**PASSAGE PROVIDED**:
We have one of those jogger strollers and one of the 1st safety rules in the manual is "No roller blading" they don't add "dumbass" but they should.


----------



## Starbuck (Jun 15, 2007)

mrmatt1972 said:


> We have one of those jogger strollers and one of the 1st safety rules in the manual is "No roller blading" they don't add "dumbass" but they should.


Yeah well that's for the poeple who need the "Do not operate this appliance while in the bathtub" disclaimer!


----------



## kat_ (Jan 11, 2007)

My bike is my main form of transportation and I'll ride some routes that less experienced riders shouldn't. I know the risks and I take them, but even if I'm just riding with a friend then I take different routes - less traffic, slower traffic, more space. Those kiddy trailers are for going around the block in a quiet suburb and nothing more than that. There's no excuse for endangering kids.


----------



## allthumbs56 (Jul 24, 2006)

kat_ said:


> My bike is my main form of transportation and I'll ride some routes that less experienced riders shouldn't. I know the risks and I take them, but even if I'm just riding with a friend then I take different routes - less traffic, slower traffic, more space. Those kiddy trailers are for going around the block in a quiet suburb and nothing more than that. There's no excuse for endangering kids.


Yeah, that's what I would have thought .... but I just came from reading some other threads on this and related topics elsewhere. Seems that "kids love to go fast" and trailers that they easily "do 45 mph with" and bladers that do 5 minute miles with baby's strapped in to backpacks. One woman recommended a design that didn't allow the baby's head to "connect with the pavement" because she's tipped her stroller "several times".

These would be the same parents that thought a five-point seatbelt and a UV sun protector are essential features.

**DATA LISTING**:
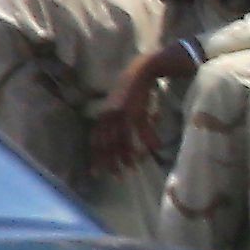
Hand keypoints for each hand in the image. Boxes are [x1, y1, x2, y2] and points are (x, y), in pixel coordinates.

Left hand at [88, 42, 188, 170]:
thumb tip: (114, 140)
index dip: (96, 158)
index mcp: (103, 116)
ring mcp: (122, 114)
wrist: (140, 71)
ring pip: (122, 141)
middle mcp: (109, 117)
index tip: (96, 174)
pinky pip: (141, 130)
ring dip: (128, 156)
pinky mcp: (136, 111)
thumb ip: (113, 123)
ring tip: (132, 169)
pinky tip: (154, 149)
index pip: (96, 142)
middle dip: (111, 162)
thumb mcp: (116, 108)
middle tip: (117, 177)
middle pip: (107, 145)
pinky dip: (148, 140)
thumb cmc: (128, 92)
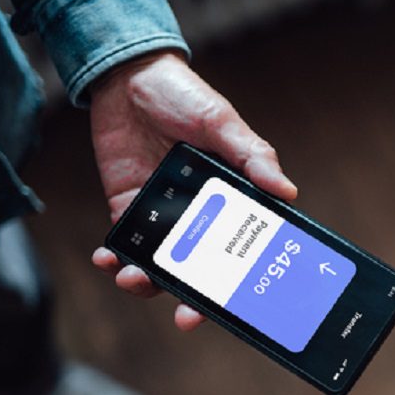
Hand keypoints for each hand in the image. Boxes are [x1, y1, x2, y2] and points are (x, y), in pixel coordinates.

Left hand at [88, 51, 297, 330]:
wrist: (128, 76)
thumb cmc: (186, 97)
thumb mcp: (224, 123)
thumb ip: (253, 157)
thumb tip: (287, 192)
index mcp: (233, 201)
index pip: (244, 250)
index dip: (244, 282)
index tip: (244, 307)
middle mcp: (201, 216)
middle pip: (203, 271)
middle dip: (194, 301)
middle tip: (187, 319)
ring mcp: (164, 216)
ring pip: (161, 265)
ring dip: (149, 281)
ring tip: (135, 279)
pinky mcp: (129, 208)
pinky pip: (125, 245)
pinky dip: (115, 257)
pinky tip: (108, 258)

**PROBLEM DESCRIPTION**:
Decide whether each statement below agrees with the forum thread about strollers and bike trailers above. Answer yes or no for each one, and quote the words from the thread that settle it.
1. The poster kat_ relies on a bike as the main way of getting around.
2. The poster kat_ thinks kiddy trailers are fine for busy roads with fast traffic.
3. The poster allthumbs56 says these parents considered a five-point seatbelt and a UV sun protector essential features.

**EXERCISE OUTPUT**:
1. Yes: "My bike is my main form of transportation"
2. No: "Those kiddy trailers are for going around the block in a quiet suburb and nothing more than that."
3. Yes: "These would be the same parents that thought a five-point seatbelt and a UV sun protector are essential features."